The moon took on an eerie blood-red hue early Tuesday during the first total lunar eclipse of 2014, a celestial sight that wowed potentially millions of stargazers across North and South America.
The total lunar eclipse of April 15 lasted about 3.5 hours between late Monday and early Tuesday, with the Earth’s shadow slowing darkening the face of the so-called “Blood Moon” in a jaw-dropping sight for stargazers willing to stay up extra late or rise super-early for the event.
The lunar eclipse peaked at 3 a.m. ET, with the moon taking 78 minutes to pass through the darkest point of Earth’s shadow. It was visible from most of North and South America, Hawaii and parts of Alaska. The eclipse was the first of four consecutive total lunar eclipses, known as a “tetrad,” between April 2014 and September 2015.
A lunar eclipse occurs when the Moon passes directly behind the Earth into its umbra (shadow). This can occur only when the Sun, Earth, and Moon are aligned exactly, or very closely so, with the Earth in the middle. Hence, a lunar eclipse can only occur the night of a full moon. The type and length of an eclipse depend upon the Moon’s location relative to its orbital nodes.

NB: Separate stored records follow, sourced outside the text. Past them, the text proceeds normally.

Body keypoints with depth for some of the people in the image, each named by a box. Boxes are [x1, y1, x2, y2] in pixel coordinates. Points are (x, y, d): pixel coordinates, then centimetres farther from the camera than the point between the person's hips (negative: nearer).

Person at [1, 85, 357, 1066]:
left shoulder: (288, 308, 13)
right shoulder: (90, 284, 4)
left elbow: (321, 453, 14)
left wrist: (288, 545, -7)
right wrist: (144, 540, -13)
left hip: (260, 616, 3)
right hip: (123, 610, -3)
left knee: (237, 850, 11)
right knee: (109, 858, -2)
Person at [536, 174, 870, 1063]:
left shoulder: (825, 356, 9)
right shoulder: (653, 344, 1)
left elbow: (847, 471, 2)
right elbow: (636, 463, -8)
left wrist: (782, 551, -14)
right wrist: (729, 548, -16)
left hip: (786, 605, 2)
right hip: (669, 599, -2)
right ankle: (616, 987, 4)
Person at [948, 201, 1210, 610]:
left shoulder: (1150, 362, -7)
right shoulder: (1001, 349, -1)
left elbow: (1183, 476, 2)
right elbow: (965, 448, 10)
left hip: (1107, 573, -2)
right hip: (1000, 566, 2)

Unlike a solar eclipse, which can only be viewed from a certain relatively small area of the world, a lunar eclipse may be viewed from anywhere on the night side of the Earth. A lunar eclipse lasts for a few hours, whereas a total solar eclipse lasts for only a few minutes at any given place, due to the smaller size of the moon’s shadow. Also unlike solar eclipses, lunar eclipses are safe to view without any eye protection or special precautions, as they are dimmer than the full moon.
During an eclipse, sunlight shining through the ring of Earth’s dusty atmosphere is bent, or refracted, toward the red part of the spectrum and cast onto the moon’s surface.
As a result, expect to see the lunar disk go from a dark gray color during the partial phase of the eclipse to a reddish-orange color during totality. The same effect is at work when the sun turns red at sunset.
The moon’s color during totality can vary considerably depending on the amount of dust in the Earth’s atmosphere at the time. Active volcanoes spewing tons of ash into the upper atmosphere, for instance, can trigger blood-red eclipses.